Lastly, I have to give a shout-out to Slack, as it's a significant component of our everyday success as a team, especially in today's work-from-home culture. We've created specific Slack channels where the success team can post about client wins, difficult termination conversations and client feedback. Slack allows us all to “overhear” these conversations just like we usually would in an office environment.

All clients have one thing in common: they want quick and helpful responses to their inquiries.

 

How are you striking the right balance of automation and human touch?

All clients have one thing in common: they want quick and helpful responses to their inquiries. Automation is a useful tool to see if a client’s question can be answered quickly without requiring human intervention. It can even be a client’s preference to avoid a lengthier phone or email conversation. Chatbots are a great tool to implement automated responses. Still, they should always pair with a human component or a way to reach a human agent if the client wants to speak with someone directly. Automation should be seen as helpful instead of a barrier preventing human contact. 

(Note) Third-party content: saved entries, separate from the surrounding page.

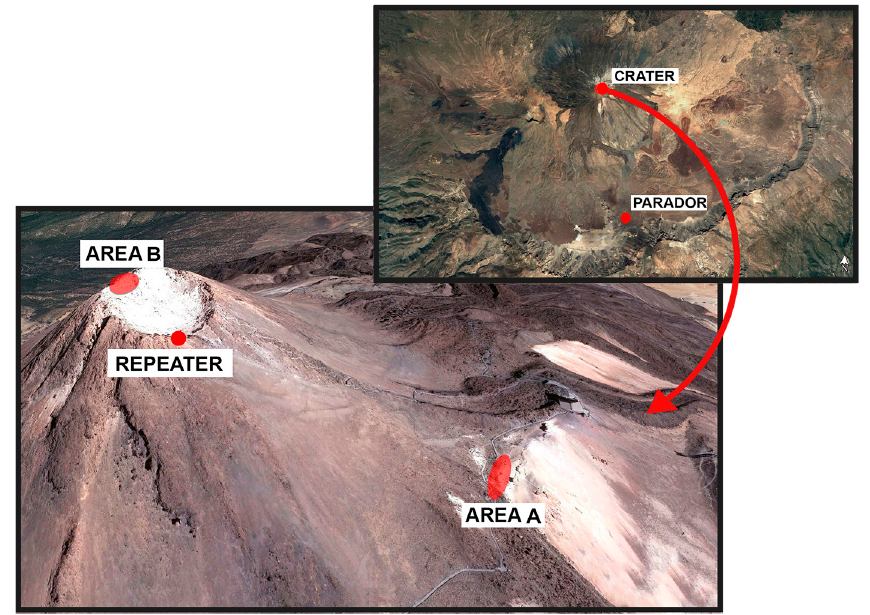
Figure 11. Wireless network configuration installed in Las Cañadas del Teide, Tenerife. Devices were deployed as follows: the gateway in the Parador, the repeater at the southern rim of Teide crater, and the eight thermometers on the summit part of Teide volcano (areas A and B).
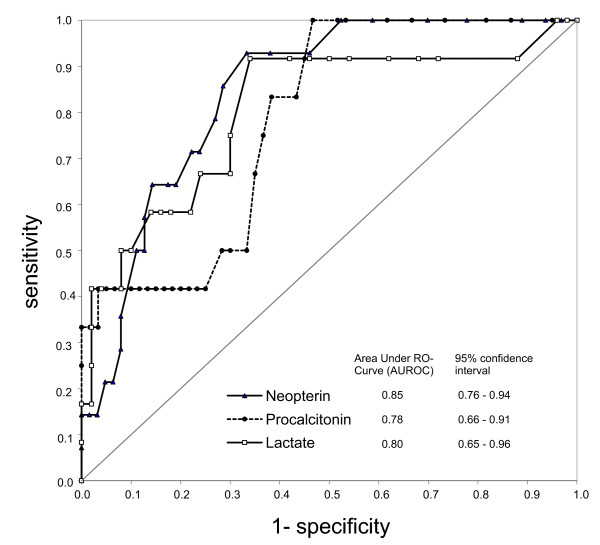
Receiver Operating Curves (ROC) characteristics of the diagnostic performance of neopterin, procalcitonin and lactate for severe P. falciparum malaria. The ROC curve is a graph of sensitivity (true positive fraction) plotted against 1-specificity (false positive fraction). The performance of a diagnostic variable can be quantified by calculating the area under the ROC curve (AUROC). The ideal test would have an AUROC of 1, whereas a random guess would have an AUROC of 0.5.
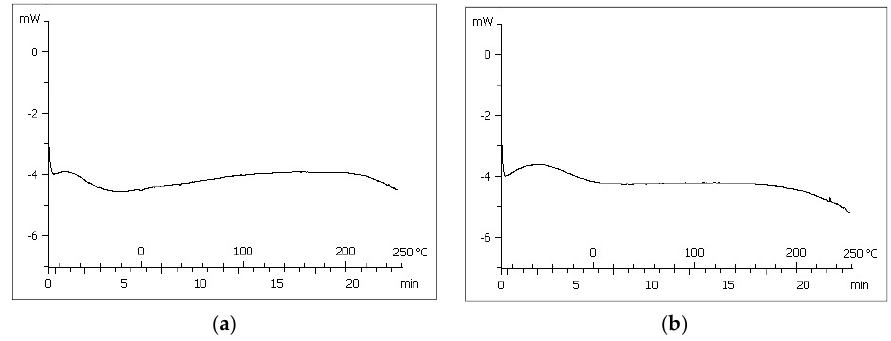
Figure 1. Second cycle DSC thermogram of ( a ) PAMgA 5 and ( b ) PAMgA 40.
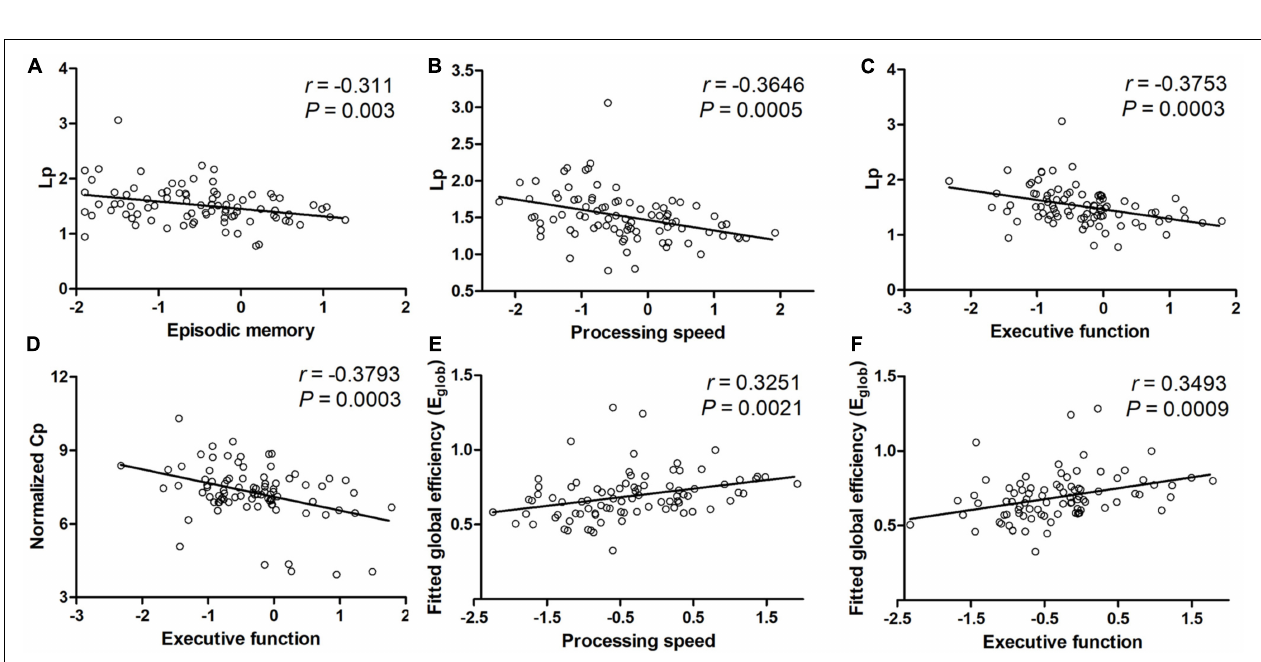
FIGURE 3 | The relationships of WM network topological properties and neuropsychological performances in patients with ILA. (A–C) Within the ILA group, the characteristic path length L p exhibited significant correlations with three cognitive domains [episodic memory ( Z scores): r = − 0.311, P = 0.003; processing speed ( Z scores): r = − 0.3646, P = 0.0005; executive function ( Z scores): r = − 0.3753, P = 0.0003]. (D) The normalized C p correlated negatively with executive function ( Z scores; r = − 0.3793, P = 0.0003) in ILA patients. (E,F) The global efficiency E glob correlated positively with the cognitive domains of processing speed ( Z scores; r = 0.3251, P = 0.0021) and executive function ( Z scores; r = 0.3493, P = 0.0009) in ILA patients. ILA, ischemic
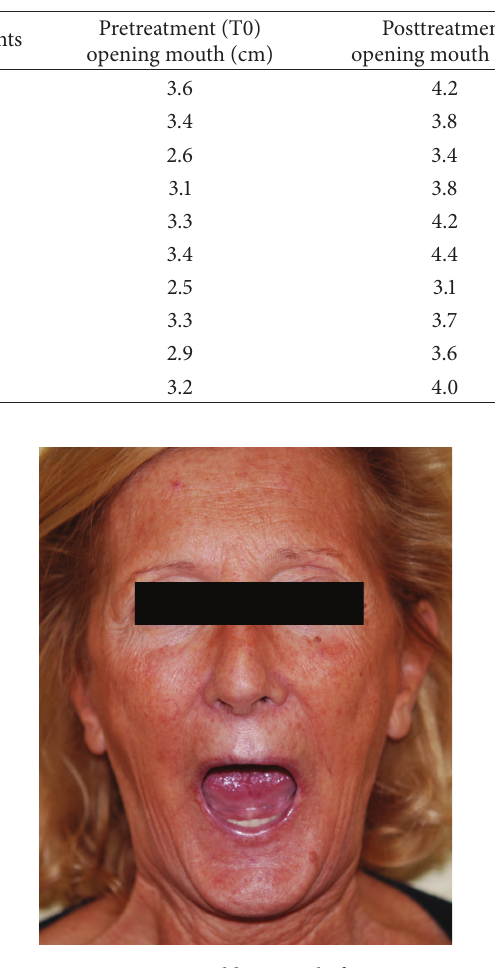
Figure 7: A 48-year-old woman before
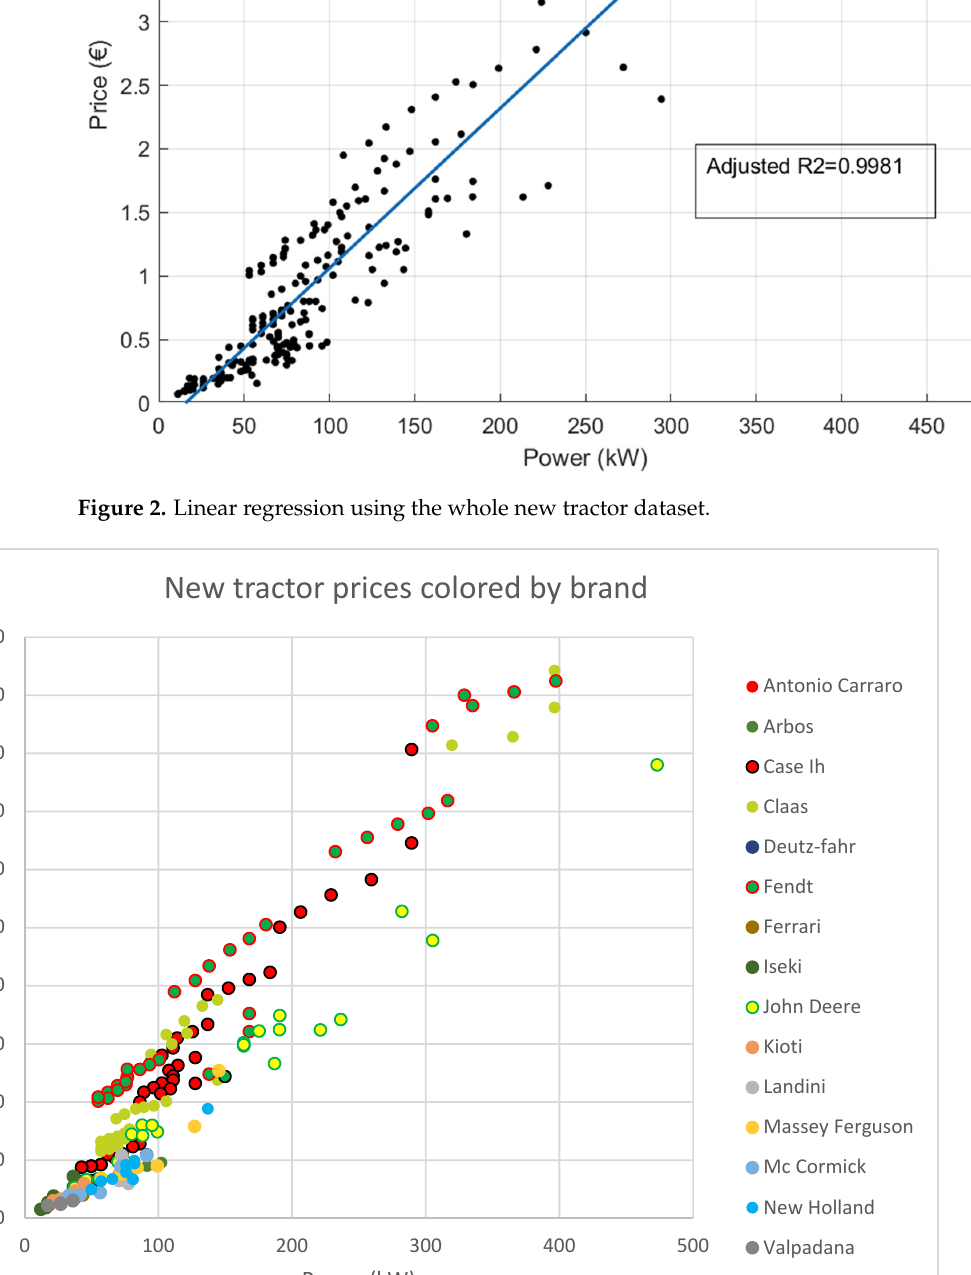
Figure 4. Price vs. power for Case IH new tractors.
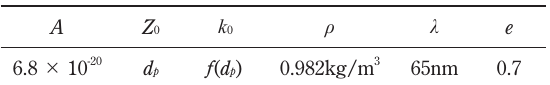
Table 1 Some parameters of dioctyl phthalate nanopar-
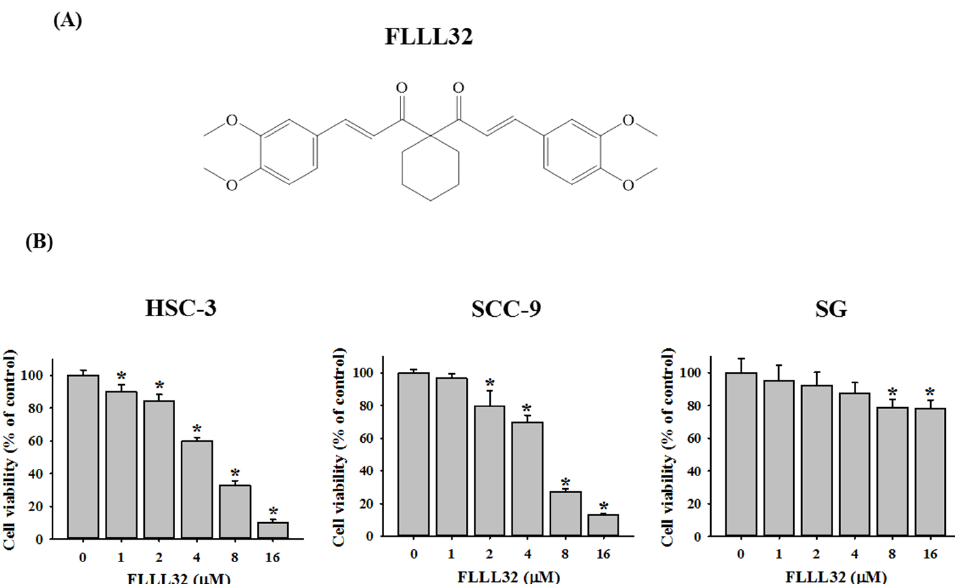
Figure 1. FLLL32 inhibits cell viability in oral cancer cells. ( A ) The chemical structure of FLLL32. ( B ) The cell viabilities of HSC-3, SCC-9, and SG were measured by an MTT assay after treatment with 0, 1, 2, 4, 8, or 16 µ M of FLLL32 for 24 h. Data are presented as the mean ± SD, and all experiments were independently repeated at least three times; * p < 0.05 compared with the vehicle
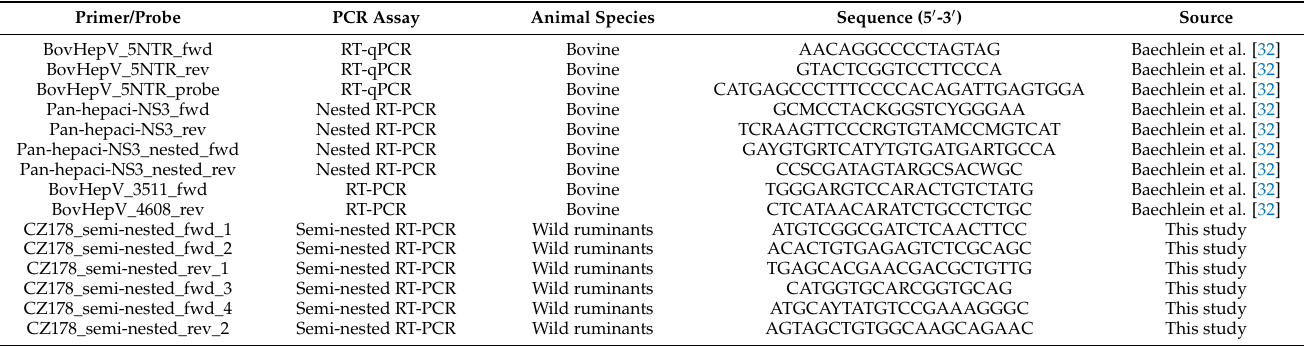
Table 1. Overview of primers used in this study to detect and characterize BovHepV RNA.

Automation can also be used when outbounding to a client to get them to take a specific action (such as payment collection, webinar invitations or prompting to schedule a meeting). Still, this communication strategy must include a more customized or human element when a client replies. If a client gives specific feedback or asks a specific question, you would never want to send them automated communication that ignores their response. It’s necessary to set up all of your automated tools to map out rules and filters that prompt human interaction as needed. 

 

Responses have been edited for length and clarity. Images via listed companies.